Ahmed Adnan Saygun

Ahmed Adnan Saygun (7 September 1907 - 6 January 1991) was a Turkish composer, musicologist and writer on music. Ahmed Adnan Saygun is acknowledged as one of the most important 20th century composers in Turkish music history.

He was a master of the neoclassical form, and his works are rooted in Western musical practice; yet they incorporate traditional Turkish folk songs and culture. He usually adds this folk element by picking one note out of the scale and weaves a melody around it using a Turkish mode. His extensive output includes five symphonies, five operas, two piano concertos, concertos for violin, viola and cello, and a wide range of chamber and choral works.
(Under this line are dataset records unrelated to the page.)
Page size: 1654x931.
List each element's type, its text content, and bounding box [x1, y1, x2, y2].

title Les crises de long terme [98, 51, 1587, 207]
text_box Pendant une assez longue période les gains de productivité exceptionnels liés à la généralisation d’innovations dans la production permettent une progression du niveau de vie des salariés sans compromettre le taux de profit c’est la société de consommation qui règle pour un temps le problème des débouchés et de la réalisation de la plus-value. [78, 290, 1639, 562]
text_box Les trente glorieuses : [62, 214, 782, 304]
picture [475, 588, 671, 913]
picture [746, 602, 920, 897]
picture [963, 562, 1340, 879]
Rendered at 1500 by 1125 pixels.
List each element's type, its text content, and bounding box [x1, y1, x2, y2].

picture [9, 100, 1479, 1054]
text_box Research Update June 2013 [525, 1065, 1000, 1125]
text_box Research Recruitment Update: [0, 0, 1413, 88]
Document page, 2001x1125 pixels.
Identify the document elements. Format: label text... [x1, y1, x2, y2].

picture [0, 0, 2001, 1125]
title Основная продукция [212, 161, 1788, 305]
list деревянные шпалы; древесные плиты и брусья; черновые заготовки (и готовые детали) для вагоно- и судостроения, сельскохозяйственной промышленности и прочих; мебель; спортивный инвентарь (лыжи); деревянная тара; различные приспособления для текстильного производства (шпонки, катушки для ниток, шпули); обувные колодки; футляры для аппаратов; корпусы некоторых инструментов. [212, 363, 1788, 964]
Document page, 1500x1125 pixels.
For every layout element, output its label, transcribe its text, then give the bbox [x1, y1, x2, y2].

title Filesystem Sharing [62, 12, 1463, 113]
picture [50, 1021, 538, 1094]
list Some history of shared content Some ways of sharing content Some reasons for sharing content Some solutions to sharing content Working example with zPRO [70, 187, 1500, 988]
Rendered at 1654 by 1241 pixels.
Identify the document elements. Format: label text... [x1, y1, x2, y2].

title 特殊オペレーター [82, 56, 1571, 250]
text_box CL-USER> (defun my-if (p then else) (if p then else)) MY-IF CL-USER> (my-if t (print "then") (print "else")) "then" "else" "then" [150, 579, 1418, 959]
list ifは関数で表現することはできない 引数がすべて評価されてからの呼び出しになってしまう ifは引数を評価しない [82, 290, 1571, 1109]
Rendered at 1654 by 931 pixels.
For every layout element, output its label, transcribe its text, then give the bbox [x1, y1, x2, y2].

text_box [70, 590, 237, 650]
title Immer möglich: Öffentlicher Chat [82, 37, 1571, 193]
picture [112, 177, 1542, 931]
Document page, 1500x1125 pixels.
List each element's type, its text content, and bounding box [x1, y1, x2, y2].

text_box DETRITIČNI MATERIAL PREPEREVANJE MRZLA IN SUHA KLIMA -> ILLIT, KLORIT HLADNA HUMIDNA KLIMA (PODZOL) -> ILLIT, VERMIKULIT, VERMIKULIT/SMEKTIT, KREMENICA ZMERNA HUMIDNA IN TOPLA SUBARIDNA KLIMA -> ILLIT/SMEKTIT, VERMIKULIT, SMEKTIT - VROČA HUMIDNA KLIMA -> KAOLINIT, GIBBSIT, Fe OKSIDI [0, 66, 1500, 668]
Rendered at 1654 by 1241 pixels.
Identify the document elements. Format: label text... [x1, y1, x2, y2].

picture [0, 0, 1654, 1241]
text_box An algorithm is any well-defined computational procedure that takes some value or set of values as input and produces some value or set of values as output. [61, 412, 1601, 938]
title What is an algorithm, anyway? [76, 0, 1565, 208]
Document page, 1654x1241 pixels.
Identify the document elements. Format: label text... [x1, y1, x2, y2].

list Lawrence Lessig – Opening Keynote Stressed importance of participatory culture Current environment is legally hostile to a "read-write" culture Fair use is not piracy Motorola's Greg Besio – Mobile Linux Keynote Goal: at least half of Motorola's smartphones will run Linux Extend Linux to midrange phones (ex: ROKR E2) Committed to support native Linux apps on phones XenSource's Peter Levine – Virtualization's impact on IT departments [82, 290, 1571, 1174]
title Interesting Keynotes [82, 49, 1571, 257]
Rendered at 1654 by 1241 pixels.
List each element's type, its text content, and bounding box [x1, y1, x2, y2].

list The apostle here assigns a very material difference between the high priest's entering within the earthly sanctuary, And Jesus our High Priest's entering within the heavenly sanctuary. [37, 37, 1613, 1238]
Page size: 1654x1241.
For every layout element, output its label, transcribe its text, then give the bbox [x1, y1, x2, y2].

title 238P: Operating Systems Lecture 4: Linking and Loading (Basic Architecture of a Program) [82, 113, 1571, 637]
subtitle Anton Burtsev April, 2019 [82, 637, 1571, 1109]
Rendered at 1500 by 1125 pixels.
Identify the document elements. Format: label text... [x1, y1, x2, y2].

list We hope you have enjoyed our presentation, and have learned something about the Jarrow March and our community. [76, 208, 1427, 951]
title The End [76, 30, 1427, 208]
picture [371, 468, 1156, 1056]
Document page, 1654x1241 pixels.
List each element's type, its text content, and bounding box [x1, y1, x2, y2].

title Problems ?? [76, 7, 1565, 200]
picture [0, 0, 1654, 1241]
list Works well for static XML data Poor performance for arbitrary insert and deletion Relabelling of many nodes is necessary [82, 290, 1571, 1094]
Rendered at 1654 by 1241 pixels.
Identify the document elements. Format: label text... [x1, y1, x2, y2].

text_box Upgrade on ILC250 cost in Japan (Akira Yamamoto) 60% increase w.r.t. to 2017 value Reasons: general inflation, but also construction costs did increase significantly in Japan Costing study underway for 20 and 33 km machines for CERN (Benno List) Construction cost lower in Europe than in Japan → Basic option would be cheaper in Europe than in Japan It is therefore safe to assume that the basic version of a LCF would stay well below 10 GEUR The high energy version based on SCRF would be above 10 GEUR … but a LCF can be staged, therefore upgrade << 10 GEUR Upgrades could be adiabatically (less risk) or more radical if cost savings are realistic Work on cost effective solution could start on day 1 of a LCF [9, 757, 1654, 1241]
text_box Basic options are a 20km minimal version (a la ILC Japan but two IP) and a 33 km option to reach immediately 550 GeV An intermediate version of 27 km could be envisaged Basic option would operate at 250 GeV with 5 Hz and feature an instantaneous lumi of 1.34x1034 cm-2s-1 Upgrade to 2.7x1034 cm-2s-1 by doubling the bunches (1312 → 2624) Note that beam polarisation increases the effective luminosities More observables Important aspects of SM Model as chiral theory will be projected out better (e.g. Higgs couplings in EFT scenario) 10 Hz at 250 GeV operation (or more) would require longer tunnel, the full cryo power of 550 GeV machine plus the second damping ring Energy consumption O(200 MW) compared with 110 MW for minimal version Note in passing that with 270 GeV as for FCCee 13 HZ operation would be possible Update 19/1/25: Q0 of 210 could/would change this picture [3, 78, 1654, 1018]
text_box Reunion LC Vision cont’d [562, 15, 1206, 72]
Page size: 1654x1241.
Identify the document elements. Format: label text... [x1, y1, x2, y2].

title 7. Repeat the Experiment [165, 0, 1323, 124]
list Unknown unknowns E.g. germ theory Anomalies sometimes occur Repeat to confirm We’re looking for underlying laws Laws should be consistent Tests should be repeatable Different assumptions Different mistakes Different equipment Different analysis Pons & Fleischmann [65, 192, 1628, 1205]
The London Times called him "the grand old man of Turkish music, who was to his country what Jean Sibelius is to Finland, what Manuel de Falla is to Spain, and what Béla Bartók is to Hungary." As Saygun was growing up in Turkey he witnessed radical changes in his country’s politics and culture as the reforms of Mustafa Kemal Atatürk had replaced the Ottoman Empire—which had ruled for nearly 600 years—with a new secular republic based on Western models and traditions. As Atatürk had created a new cultural identity for his people and newly founded nation, Saygun found his role in developing what Atatürk had begun.